Ook dit is illusie, en van deze illusie althans, die in Het Verlangen werd uitgesproken, is Bloem in De Nederlaag evenmin genezen. Gelukkig, want wij danken er een aantal gedichten aan, die tot de klassiekste van de Nederlandse poëzie zullen gaan behoren; De Nederlaag staat bijna overal op het hoge peil van Bloems tweede bundel Media Vita (1931), waarin de dichter voor zijn enige en allesbeheersende levensprobleem een strenge en gezuiverde stijl vond, die in Het Verlangen zich al aankondigt.

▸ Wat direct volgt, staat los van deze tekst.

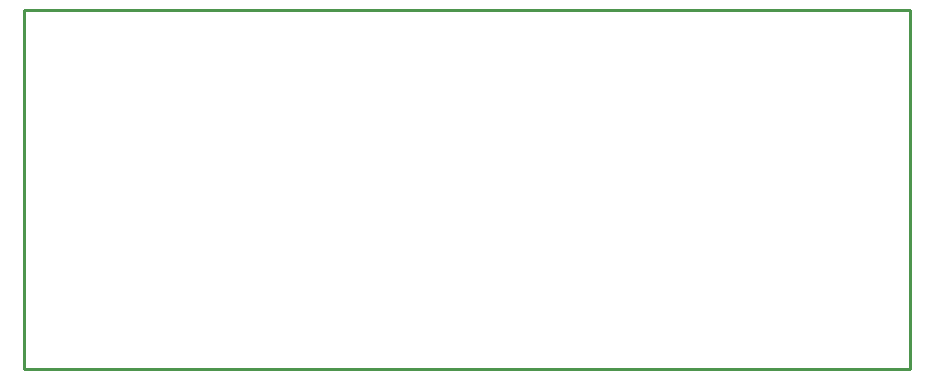
<source format=gm1>
G04*
G04 #@! TF.GenerationSoftware,Altium Limited,Altium Designer,20.1.12 (249)*
G04*
G04 Layer_Color=16711935*
%FSLAX25Y25*%
%MOIN*%
G70*
G04*
G04 #@! TF.SameCoordinates,D57ADFAC-2A33-4F97-B865-62DE6D2BA241*
G04*
G04*
G04 #@! TF.FilePolarity,Positive*
G04*
G01*
G75*
%ADD10C,0.00984*%
D10*
X0Y0D02*
Y119685D01*
X295276D01*
Y0D02*
Y119685D01*
X0Y0D02*
X295276D01*
M02*

</source>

Zijn enig en alles beheersend levensprobleem; want er zullen maar weinig dichters in Nederland zijn, die de rechtvaardiging van hun bestaan zo uitsluitend en ook zo subliem hebben gezocht en gevonden in de bekentenis door de poëzie van een negatief, dat door een accent van waarachtigheid tot positief wordt. Bloem heeft critieken geschreven, hij is zelfs buiten de kringen der poëzielezers min of meer vermaard geworden door een destijds zeer gewaagd geachte uitspraak over de ‘ignobele’ Heyermans, hij houdt ervan zo nu en dan een hobby af te reageren, zich als fascist of reactionnair voor te doen; maar zijn critieken zijn, hoeveel waardeerbare opmerkingen men er ook moge aantreffen, geen manifestatie van een geboren criticus, en zijn afkeer van plebs en Joden heb ik nooit bijzonder au sérieux kunnen nemen, omdat ik er te duidelijk de hobby in voelde van de man, die buiten zijn poëzie om nog behoefte had aan een spel ganzebord met de maatschappij, waaraan hij zich (krachtens zijn poëzie) verder had onttrokken. Er blijft ook in iemand, die de nederlaag heeft geleden, altijd nog een zeker quantum ‘gewoon leven’ aanwezig, dat dan ondergebracht wordt bij de hobby, zijnde de aangenaamste manier om zich op een standpunt te plaatsen zonder daarvoor verder enige verantwoordelijkheid te aanvaarden. Bloem is als theoreticus en anti-democraat vaak zeer amusant, maar geenszins onvervangbaar zoals zijn dichterschap dat is; hij zou zich al minstens tienmaal onherstelbaar gecompromitteerd hebben door een bepaalde voorliefde voor een bepaald soort ‘volksheid’, als niet iedereen instinctmatig had beseft, dat een dichter van deze grootte zijn hobby wel mag hebben. Bloem is bovendien niet de eerste waarlijk grote dichter, die in een hobby vergoeding zoekt voor de onmaatschappelijkheid....
In De Nederlaag is de inzet niet veranderd; de uitwisseling van verlangen naar volmaaktheid tegen als fatum aanvaarde onvolmaaktheid is ook hier de theoretische grondslag van Bloems poëzie.